Zeolites are porous, crystalline structures with uniform molecular-sized pores ranging from 0.35 to 1.3 nm. Zeolite crystals have been assembled into continuous membranes by hydrothermal synthesis onto porous supports for chemical separation. Because of the complex crystallization and crystal intergrowth processes and complicated interaction between zeolite crystals and porous supports, which may be affected by gel composition, aging time, and hydrothermal synthesis conditions, it is very challenging to prepare high quality zeolite membranes with negligible defects. Our research in this direction is focused on optimizing zeolite membrane growth processes and developing novel synthesis methods and exploring the potential of these membranes for mixture separations.
Under the support by DOE/ARPA-E, we obtained the following key results and reported them in peer-reviewed journals:
· We found a Na+-gated water-conducting zeolitic nanochannel that only allows water to permeate through while blocking molecules as small as H2.
· We showed high-aspect-ratio seeds were effective for high quality zeolite membrane growth.
· We designed a novel process to selectively block non-selective defects in zeolite membranes.
· We developed a gel-modulated growth process to improve the equality of zeolite membranes.

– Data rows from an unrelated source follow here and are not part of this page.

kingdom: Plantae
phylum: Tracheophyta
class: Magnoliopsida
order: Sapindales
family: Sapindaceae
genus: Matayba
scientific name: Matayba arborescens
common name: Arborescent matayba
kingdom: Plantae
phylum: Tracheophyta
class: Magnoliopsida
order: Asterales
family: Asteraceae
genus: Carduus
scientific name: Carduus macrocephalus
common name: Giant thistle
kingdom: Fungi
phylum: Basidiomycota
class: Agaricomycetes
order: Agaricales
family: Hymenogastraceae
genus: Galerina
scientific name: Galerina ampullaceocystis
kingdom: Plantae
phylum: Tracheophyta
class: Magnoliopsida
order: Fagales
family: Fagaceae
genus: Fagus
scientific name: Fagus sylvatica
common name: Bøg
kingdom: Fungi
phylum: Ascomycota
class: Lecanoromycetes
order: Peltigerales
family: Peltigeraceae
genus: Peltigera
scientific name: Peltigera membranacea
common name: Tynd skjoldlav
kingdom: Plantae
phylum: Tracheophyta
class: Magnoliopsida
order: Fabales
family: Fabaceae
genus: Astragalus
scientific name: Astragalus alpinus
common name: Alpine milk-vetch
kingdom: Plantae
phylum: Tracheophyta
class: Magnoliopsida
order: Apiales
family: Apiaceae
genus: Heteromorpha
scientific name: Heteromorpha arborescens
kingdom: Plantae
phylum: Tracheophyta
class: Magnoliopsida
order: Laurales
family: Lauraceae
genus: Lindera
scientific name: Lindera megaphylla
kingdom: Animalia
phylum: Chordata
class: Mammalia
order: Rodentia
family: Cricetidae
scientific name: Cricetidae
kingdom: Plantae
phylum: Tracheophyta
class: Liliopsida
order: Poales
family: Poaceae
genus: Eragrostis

Recently, we found surprisingly fast zeolite crystallization rate by contacting the “clean” seeds with synthesis gel only at the actual synthesis temperature; using this new strategy, we can grow high quality zeolite membranes within 1 min, which is 2 to 3 orders of magnitude faster than traditional methods. We are conducting more detailed research work to understand the crystallization mechanism and exploring its potential for initiating the second-generation zeolite and zeolite membrane synthesis. We built a startup company, E2H2Nano LLC, to explore the potential of Na+-gated water-conducting nanochannel membrane for renewable methanol production, ammonia separation, and food drying.